It's very difficult to know what the right things are to eat. It's not any easier when all around us are advertisements, slogans, and claims on and about packaged foods. Everywhere you look these days among packaged food -- particularly high-carbohydrate packaged food such as cereal, snack bars and the like -- you see protein being advertised as the next great food benefit. What's with this new trend? Is this an earnest effort by these food companies to improve our nutrition?
I don't want to claim that these companies are out to harm us, they're not, but their objectives are exactly what they are required to do to benefit their shareholders. They're out to sell more product. This is not necessarily the same as your objective to eat healthier food.
I think these big food companies are seeing a trend toward paleo, primal, low carb diets and they want to jump on the bandwagon. But they've got a problem. If they were really to embrace this approach, they would develop food that was low in carbohydrate and not lower in fat, but not necessarily higher in protein. If they did that, they'd do two things which aren't in line with their objective to sell more product.
For one, they would scare a large part of their customer base away. That base is made up of average Americans who are convinced, from years of the low fat mantra, that fat is to be avoided at all cost. They avoid any mention about reduced carbohydrates, whether or not their new products have reduced carbohydrates or not. If they mentioned reduced carbohydrate, they fear they would sound like they were suggesting "healthy whole grains" should be avoided. The only safe thing they can say is that they have more protein.

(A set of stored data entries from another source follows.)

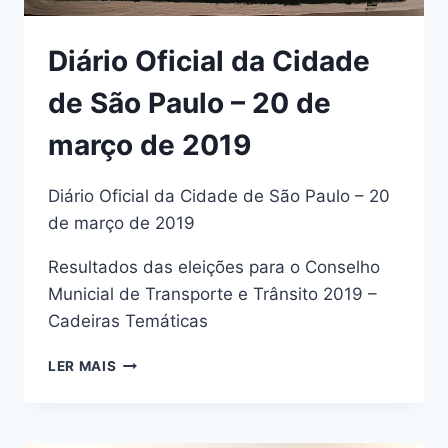
Diário Oficial da Cidade
de São Paulo – 20 de
março de 2019
Diário Oficial da Cidade de São Paulo – 20
de março de 2019
Resultados das eleições para o Conselho
Municial de Transporte e Trânsito 2019 –
Cadeiras Temáticas
DIÁRIO
LER MAIS
OFICIAL
DA
CIDADE
DE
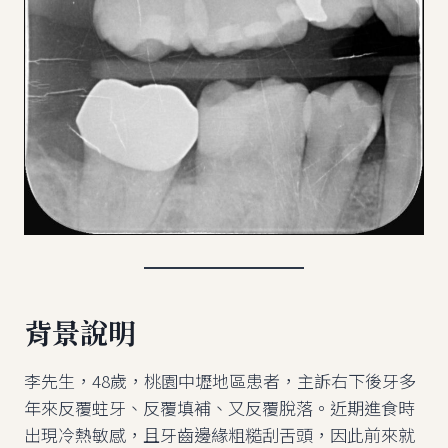
背景說明
李先生，48歲，桃園中壢地區患者，主訴右下後牙多
年來反覆蛀牙、反覆填補、又反覆脫落。近期進食時
出現冷熱敏感，且牙齒邊緣粗糙刮舌頭，因此前來就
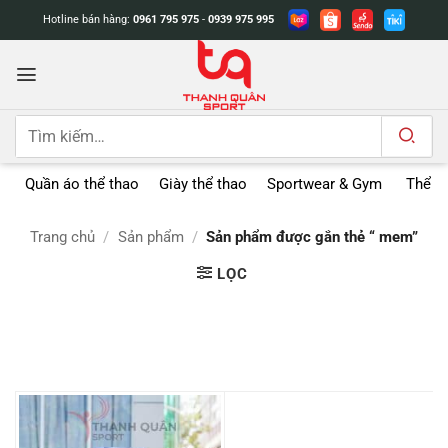
Bỏ
Hotline bán hàng:
0961 795 975
-
0939 975 995
qua
nội
dung
Tìm
kiếm:
Quần áo thể thao
Giày thể thao
Sportwear & Gym
Thể t
Trang chủ
/
Sản phẩm
/
Sản phẩm được gắn thẻ “ mem”
LỌC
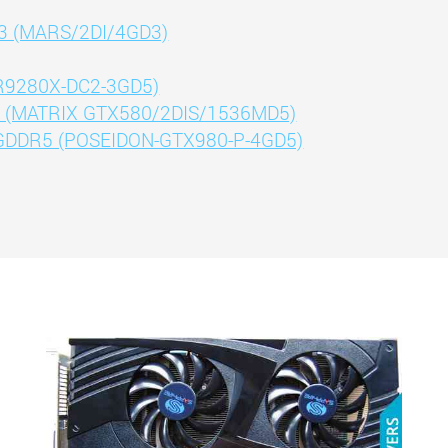
3 (MARS/2DI/4GD3)
(R9280X-DC2-3GD5)
 (MATRIX GTX580/2DIS/1536MD5)
 GDDR5 (POSEIDON-GTX980-P-4GD5)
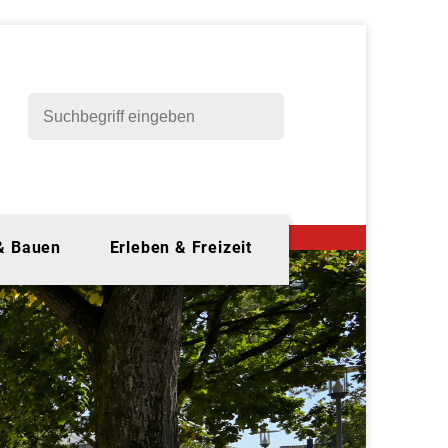
 & Bauen
Erleben & Freizeit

Another likely reason is fear of stirring the wrath of experts in conventional nutrition who would disparage food that is higher in fat or lower in healthy whole grains.
To those who are trying to understand what to eat and what's good for them, particularly those who are trying to follow a low carbohydrate approach, be cautious about buying into the message from these processed food manufacturers. High protein is not necessarily the way to go. You probably are getting enough protein and having more is not going to help you reach your goals.
The list of new Protein-enhanced processed foods I found on a walk through the grocery store;
- Special K Protein Cinnamon Brown Sugar Crunch Cereal
- Special K Protein Chocolatey Peanut Butter Granola Snack Bar
- Special K Dark Chocolate Granola Snack Bar
- Quaker Select Starts Protein Cranberry Almond Instant Oatmeal
- Quaker Select Starts Banana Nut Instant Oatmeal
- Fairlife reduced fat ultra-filtered milk. (The issues with this product go far beyond the focus on 50% more protein. The shear idea that milk itself needs to improved is hard to believe. See this blog post for more at PrimalPastures.com)
- Rockin' Refuel protein fortified, low fat milk
- Weightwatchers Frosted Shredded Wheat with Protein
- Fiber One Coconut Almond Chewy Bars with Protein
- Nature Valley Mixed Berry Protein Greek Yogurt Chewy Bar with Naturally Flavored Greek Yogurt Coating
- Nature Valley Strawberry Greek Yogurt Protein Chewy Bar with Naturally Flavored Greek Yogurt Coating
- Fiber One Cranberry Almond Protein Cereal
- Fiber One Maple Brown Sugar Protein Cereal
- Special K Protein Cereal (One listing 10g of protein the other with 14g including milk. Other than that I see no difference -- could this be an experiment on their part?)
- Cheerios Cinnamon Almond Protein Cereal
- Cheerios Oats and Honey Protein Cereal
It's interesting that these protein-enhanced packaged foods are almost all foods that are normally high in carbohydrate. (Cereal, snack bars, etc.) There's also no mention of them having lower carbohydrate since I suspect they don't.